Income Prediction for CSU44061

Competition Link: https://www.kaggle.com/c/tcdml1920-income-ind/

Finished in top 1%...somehow 💪 💪 💪

Install

1.virtualenv env

2.source env/bin/activate

3.pip install -r requirements.txt

What I did, learnt and thoughts

I didn't have that much ML background going into this competition. Had compeleted a course on anaconda libraries which definitely helped. My solution finished 2nd (excluding test submission made by lecturer - Professor Beel) out of 302 total submissions participants, on the complete leaderboard. In public leaderboard it was 19th before the private test data was released on the other 70% of data.

Resources I recommend:

Special tricks to make a model useful

Graph all the things and feature selection

Graphing each variable with respect to the income was extremely informative. Along with viewing with pearson coefficients and a bit of backward elimination really helped see what features mattered. I ran backwards elimination on code without professions and countries added at one stage (I treated these as dummy variables and those made the col size be 1400+), this running backwards elimination on this was too much and just overfit the data.

Questioning the data

I spent SO long trying to figure out how to make a reasonable guess for job titles not present in test data, I even had a super hacky measure at one put to measure the length of a job title in characters and use that as an input to the ML model, the logic was that:

"Chief Executive Officer" - Paid a big salary

"Teacher" - Not as big as CEO (sidenote: really underpaid for the impact their work has)
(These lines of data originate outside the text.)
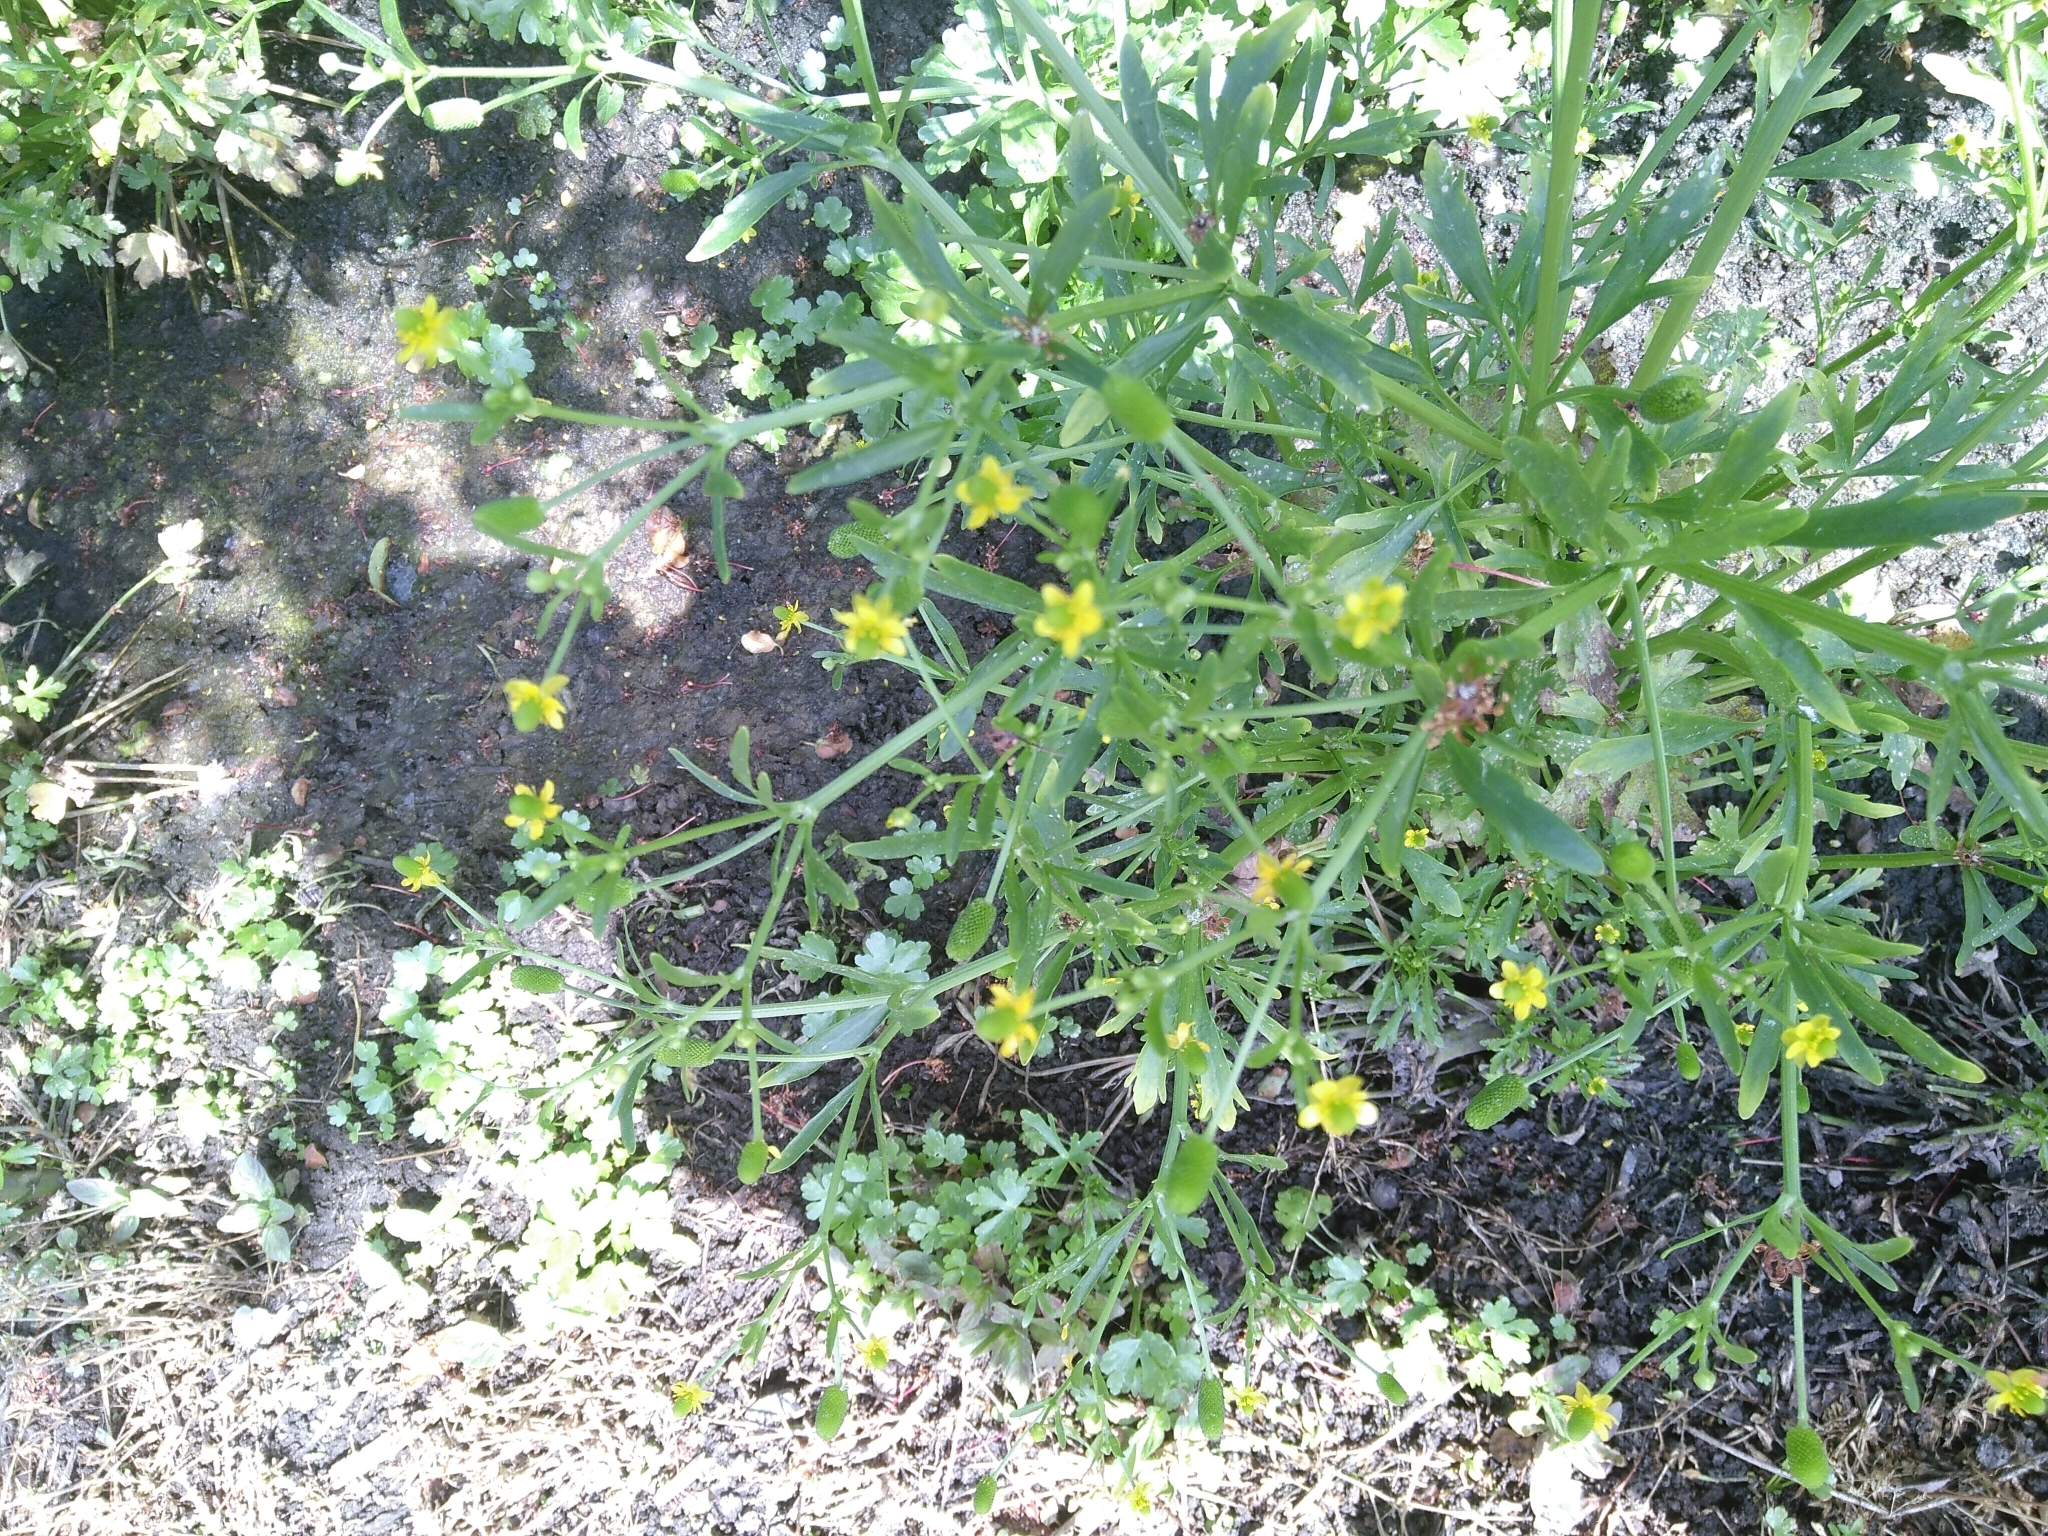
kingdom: Plantae
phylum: Tracheophyta
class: Magnoliopsida
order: Ranunculales
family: Ranunculaceae
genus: Ranunculus
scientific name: Ranunculus sceleratus
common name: Celery-leaved buttercup
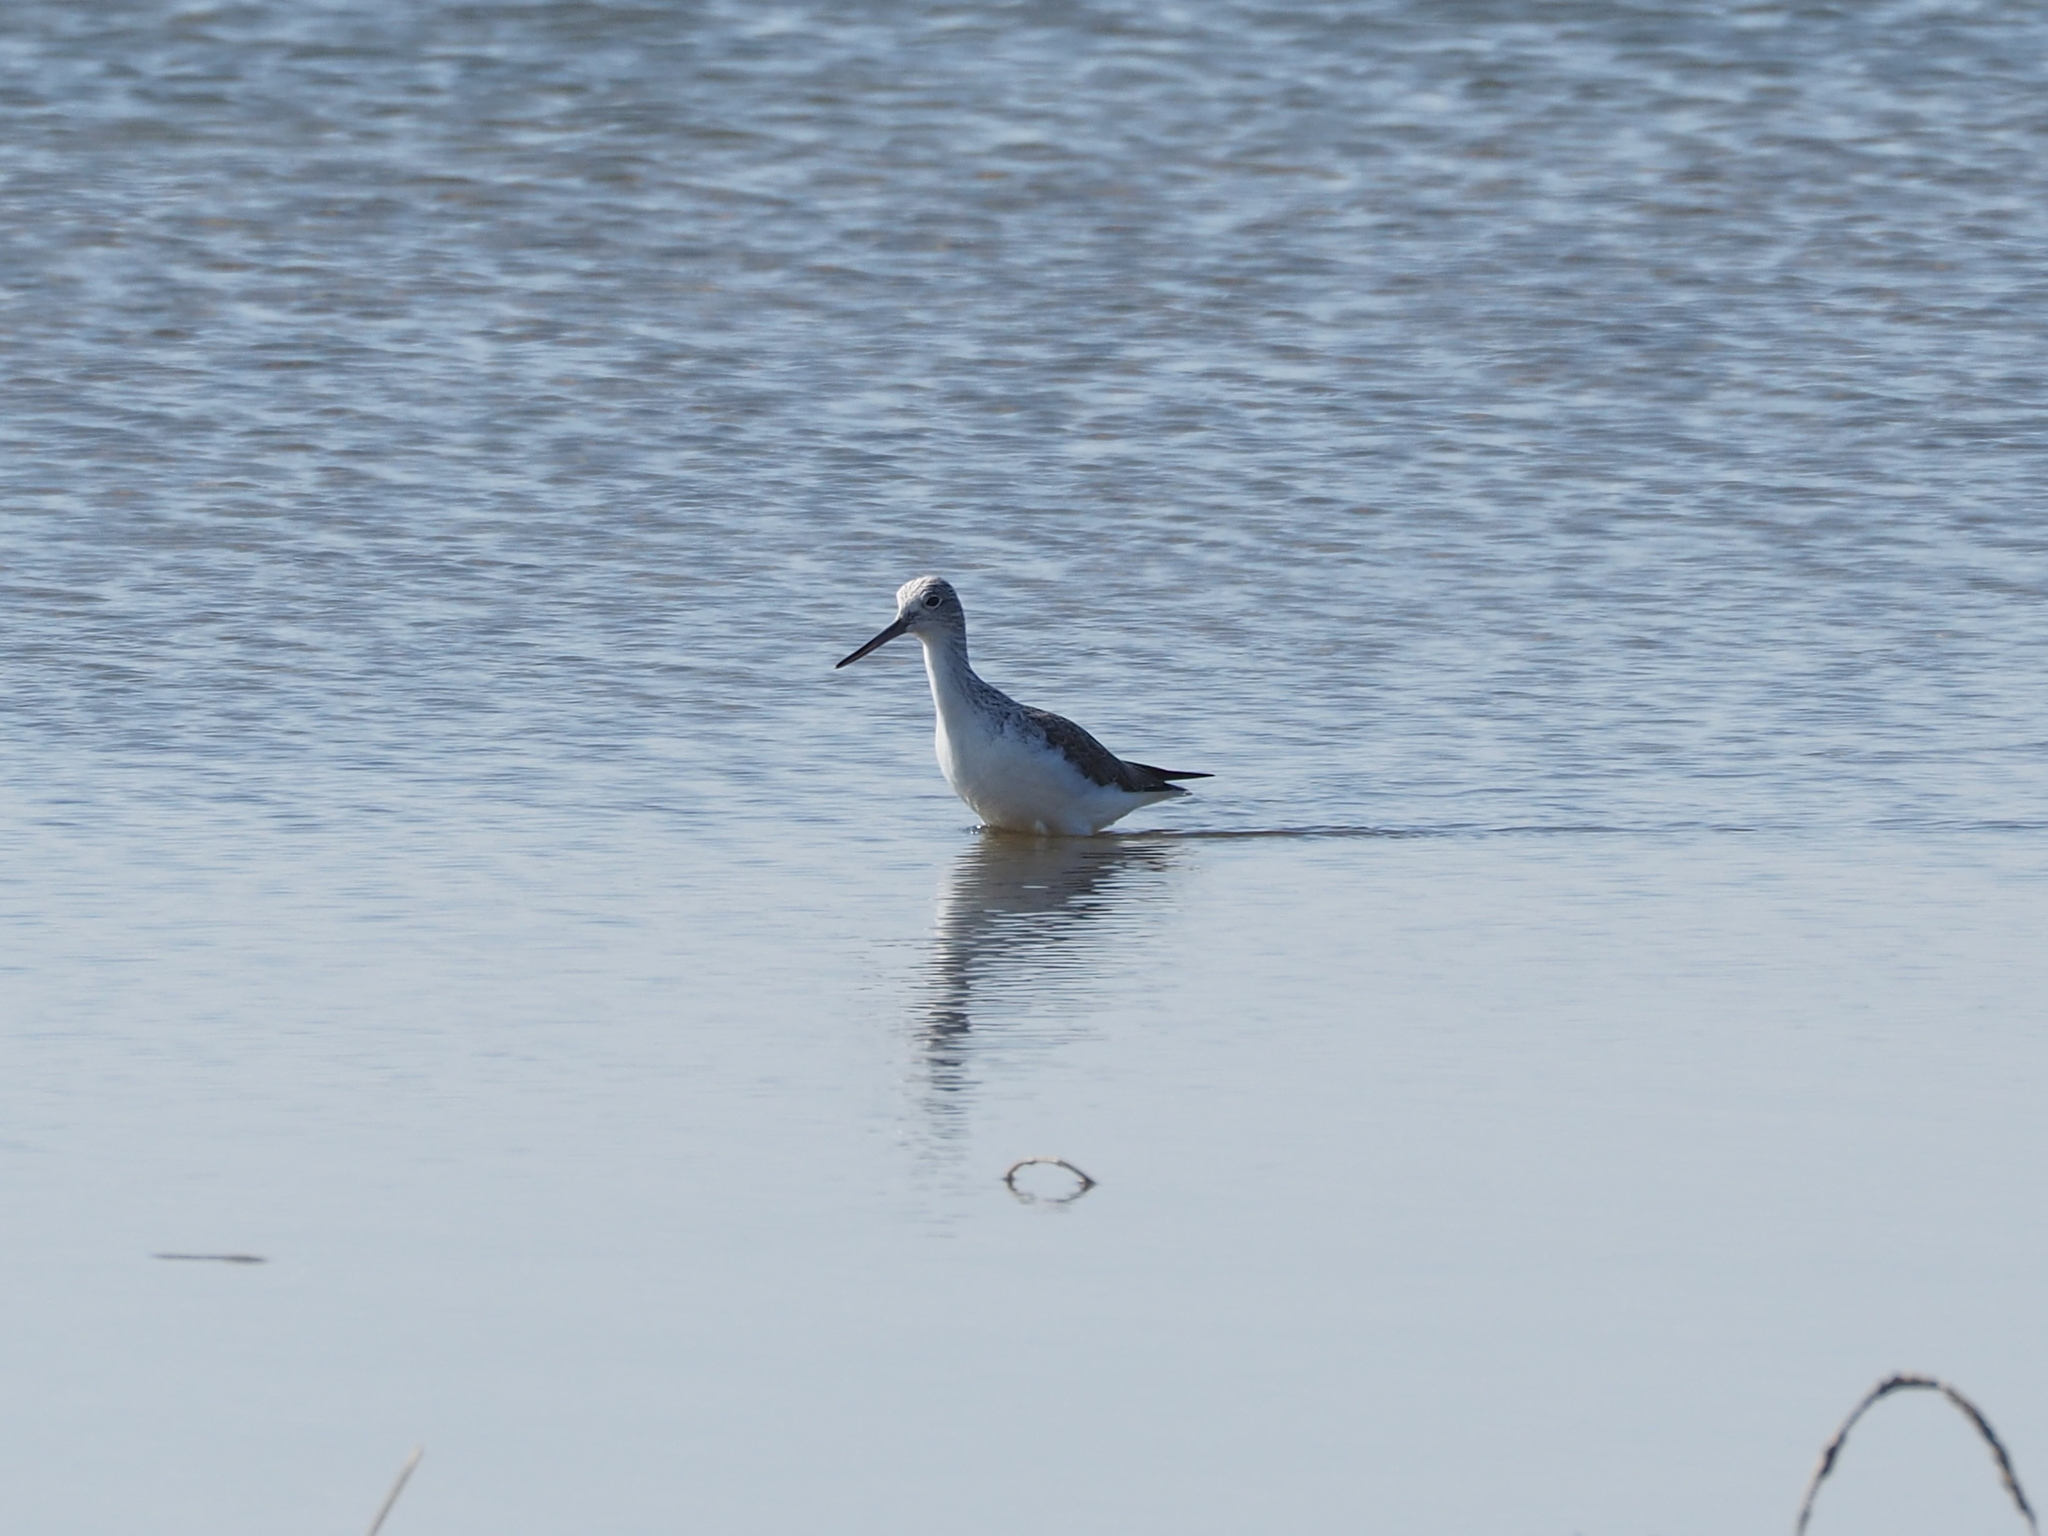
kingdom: Animalia
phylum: Chordata
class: Aves
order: Charadriiformes
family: Scolopacidae
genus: Tringa
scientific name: Tringa nebularia
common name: Common greenshank
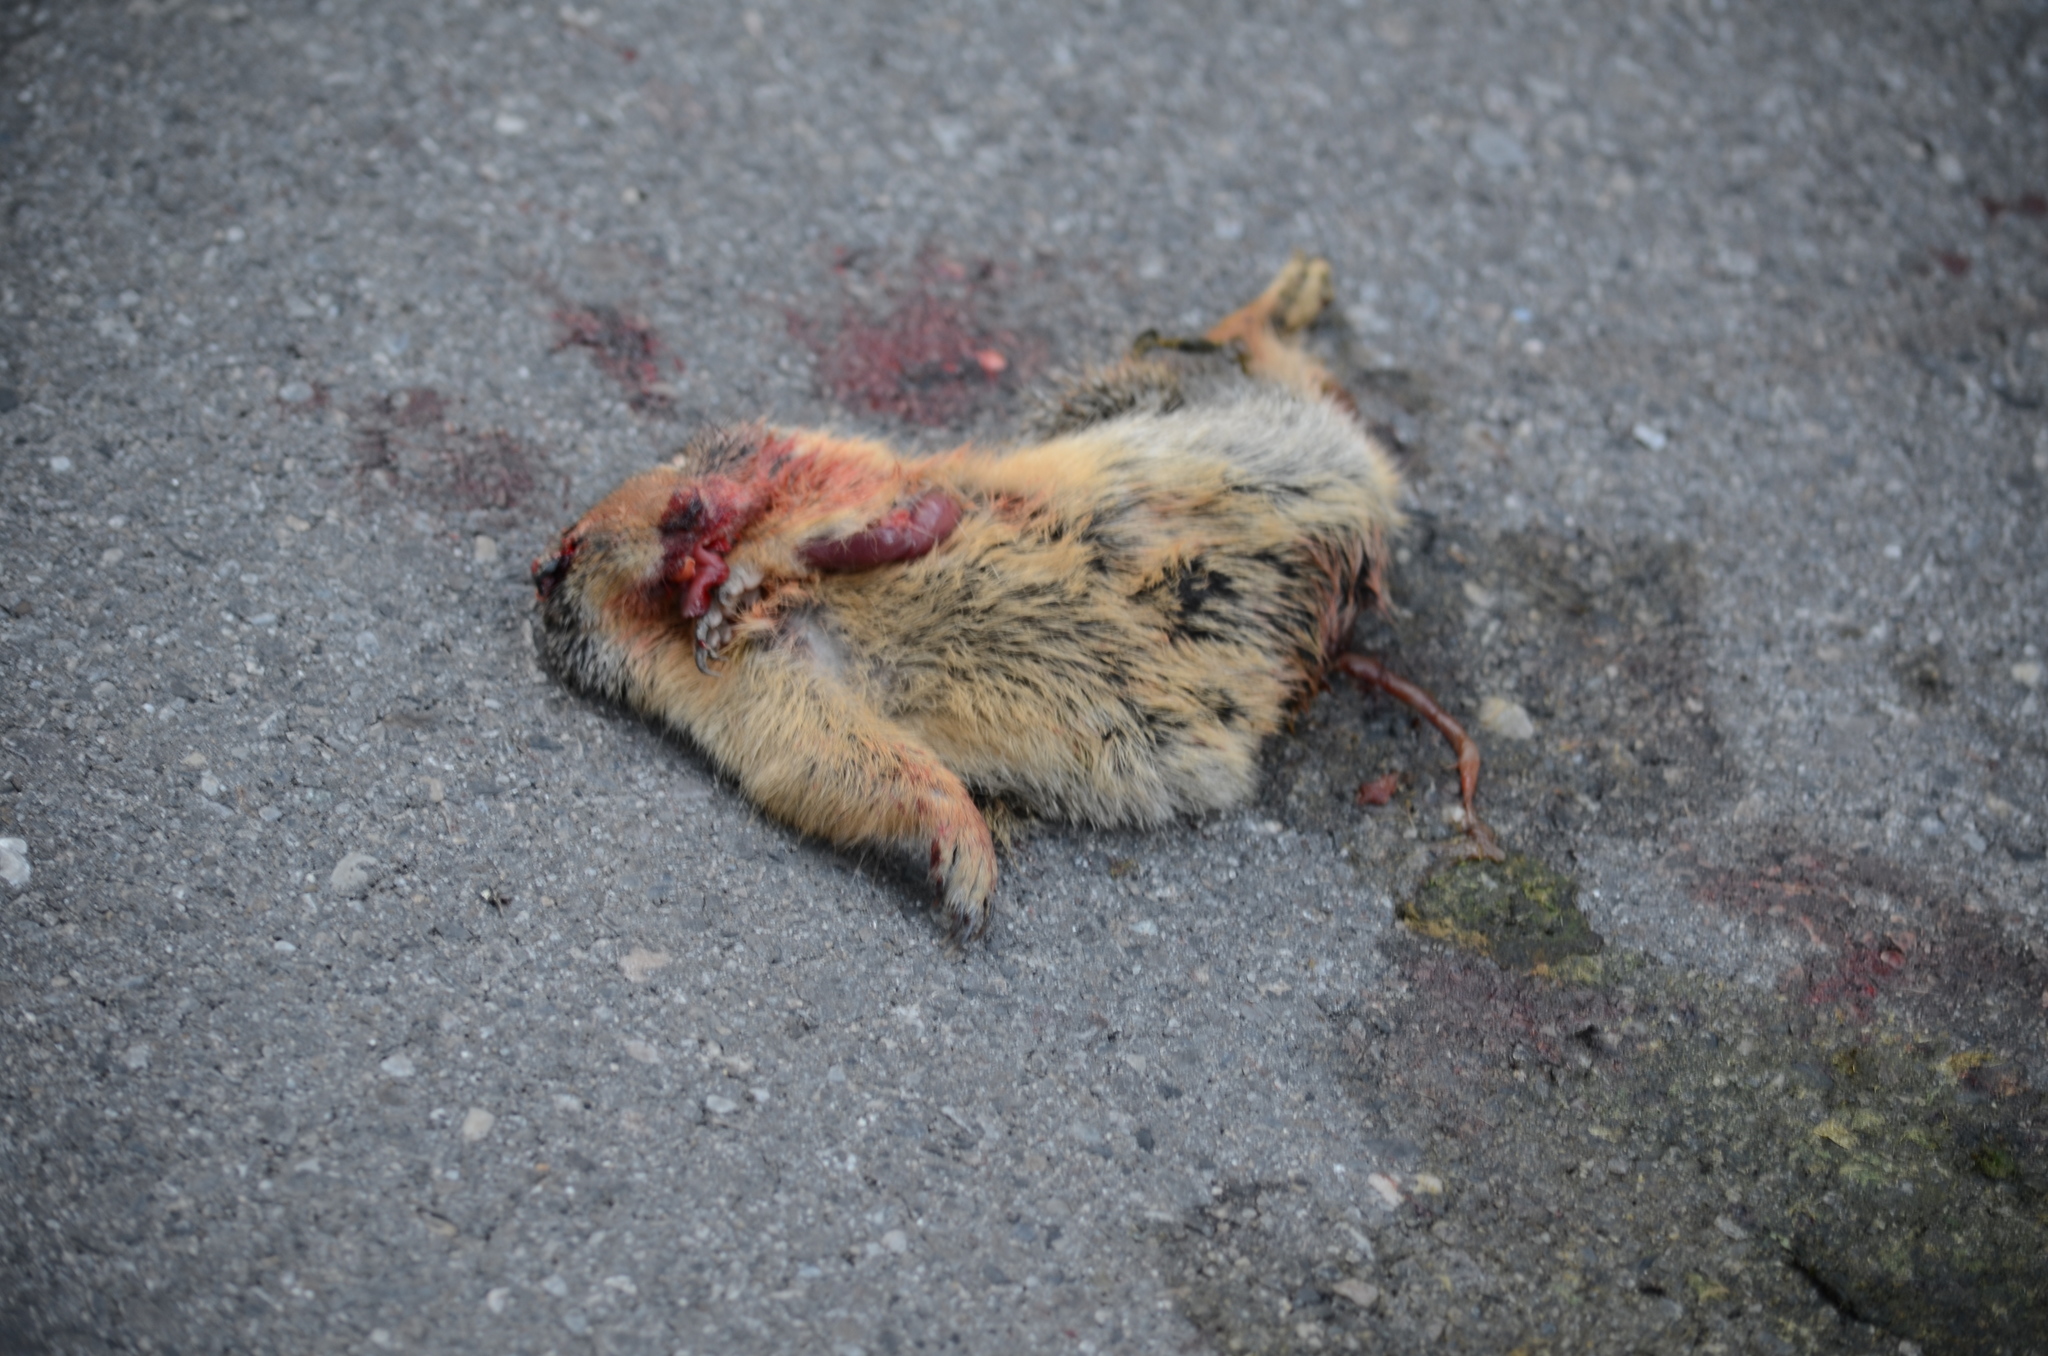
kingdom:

More Characters in Job Title -> More Specialization -> More Pay? (Was the logic)

BUT this was kinda useless as it turns out the job titles had been assigned a totally random salary each. In fairness my total fault not researching this more beforehand, I should have questioned the data earlier.

Rich People in Small Cities

From graphing this is super clear. Rich people had a tendency to live in cities with less than 3000 population, this was really really clear in the data which made it look intentional. Make a boolean if a size of city size is less than 3000. Then get rid of size of cities as seems totally useless. Yet again this was a synthetic dataset feature, I'm not sure how realistic it is.

Adjusting Income Scale

If you log the income value it dramatically helped the outcome, then exp() the prediction before saving to CSV. I wish I had paid attention to this earlier as spent soooo soo soo long in the 78-80k range.

Data Preprocessing is super powerful

I was running XGBoost for so long absolutely killing my beefy laptop but ultimately having well processed data trumps all. Final submitted solution was totally basic scikit learn lin reg took 15-20 secs to run in comparison to 20-30 minutes on my laptop for XGBoost which ended up giving a worst result - Note this is likely the fault of me the inexperienced machine learning developer, I'm certain an XGBoost made program could perform even better.

Given extra time what would I have done

I totally disregarded any rows of data missing important features from my training data, I really wanted to use an IterativeImputer (basically a model to run on the training data to predict missing values based on the other training data). Sadly was time constraint and felt basic editing of the data would have a bigger impact than adding this feature, but was super cool to learn and read about for the future. Ultimately happy with this decision given the timeframe.